— YOUR TASK —
Without any images, output the records below verbatim.

***

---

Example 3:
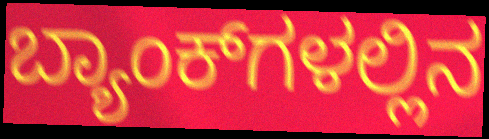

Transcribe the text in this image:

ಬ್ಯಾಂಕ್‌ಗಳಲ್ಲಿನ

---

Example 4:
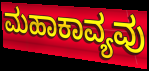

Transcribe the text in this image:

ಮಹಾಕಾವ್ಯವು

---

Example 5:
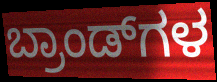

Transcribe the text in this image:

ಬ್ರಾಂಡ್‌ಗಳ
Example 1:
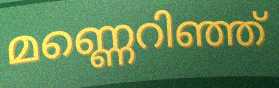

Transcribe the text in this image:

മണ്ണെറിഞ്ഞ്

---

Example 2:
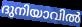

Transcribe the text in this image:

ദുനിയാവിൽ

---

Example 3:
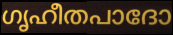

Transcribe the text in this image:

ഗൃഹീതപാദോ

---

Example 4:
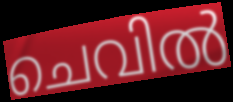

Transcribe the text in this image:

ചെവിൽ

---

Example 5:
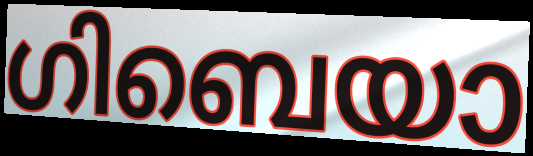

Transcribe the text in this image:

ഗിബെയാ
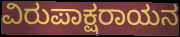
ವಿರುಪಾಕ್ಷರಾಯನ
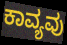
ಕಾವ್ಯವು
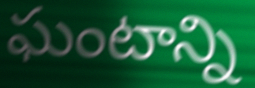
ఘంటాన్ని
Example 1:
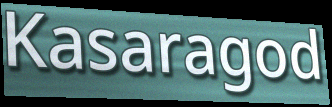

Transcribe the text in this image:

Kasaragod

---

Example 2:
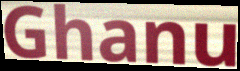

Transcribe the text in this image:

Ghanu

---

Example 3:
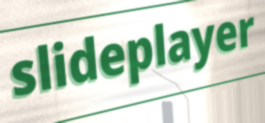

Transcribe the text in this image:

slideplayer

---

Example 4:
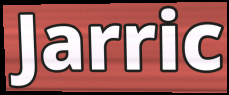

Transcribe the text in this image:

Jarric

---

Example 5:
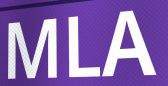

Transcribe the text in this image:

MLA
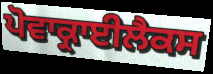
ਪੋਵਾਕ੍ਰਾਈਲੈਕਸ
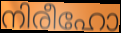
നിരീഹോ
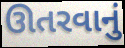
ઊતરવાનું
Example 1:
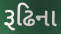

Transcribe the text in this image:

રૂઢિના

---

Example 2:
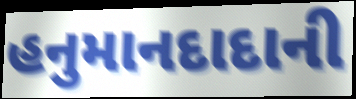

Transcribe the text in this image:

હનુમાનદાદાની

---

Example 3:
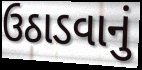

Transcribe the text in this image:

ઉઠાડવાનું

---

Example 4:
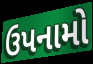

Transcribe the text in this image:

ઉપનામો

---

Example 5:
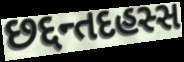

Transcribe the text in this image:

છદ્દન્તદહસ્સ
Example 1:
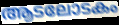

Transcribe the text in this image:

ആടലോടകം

***

— RESPONSE AREA —
---

Example 3:

Transcribe the text in this image:

ಬ್ಯಾಂಕ್‌ಗಳಲ್ಲಿನ

---

Example 4:

Transcribe the text in this image:

ಮಹಾಕಾವ್ಯವು

---

Example 5:

Transcribe the text in this image:

ಬ್ರಾಂಡ್‌ಗಳ
Example 1:

Transcribe the text in this image:

മണ്ണെറിഞ്ഞ്

---

Example 2:

Transcribe the text in this image:

ദുനിയാവിൽ

---

Example 3:

Transcribe the text in this image:

ഗൃഹീതപാദോ

---

Example 4:

Transcribe the text in this image:

ചെവിൽ

---

Example 5:

Transcribe the text in this image:

ഗിബെയാ
ವಿರುಪಾಕ್ಷರಾಯನ
ಕಾವ್ಯವು
ఘంటాన్ని
Example 1:

Transcribe the text in this image:

Kasaragod

---

Example 2:

Transcribe the text in this image:

Ghanu

---

Example 3:

Transcribe the text in this image:

slideplayer

---

Example 4:

Transcribe the text in this image:

Jarric

---

Example 5:

Transcribe the text in this image:

MLA
ਪੋਵਾਕ੍ਰਾਈਲੈਕਸ
നിരീഹോ
ઊતરવાનું
Example 1:

Transcribe the text in this image:

રૂઢિના

---

Example 2:

Transcribe the text in this image:

હનુમાનદાદાની

---

Example 3:

Transcribe the text in this image:

ઉઠાડવાનું

---

Example 4:

Transcribe the text in this image:

ઉપનામો

---

Example 5:

Transcribe the text in this image:

છદ્દન્તદહસ્સ
Example 1:

Transcribe the text in this image:

ആടലോടകം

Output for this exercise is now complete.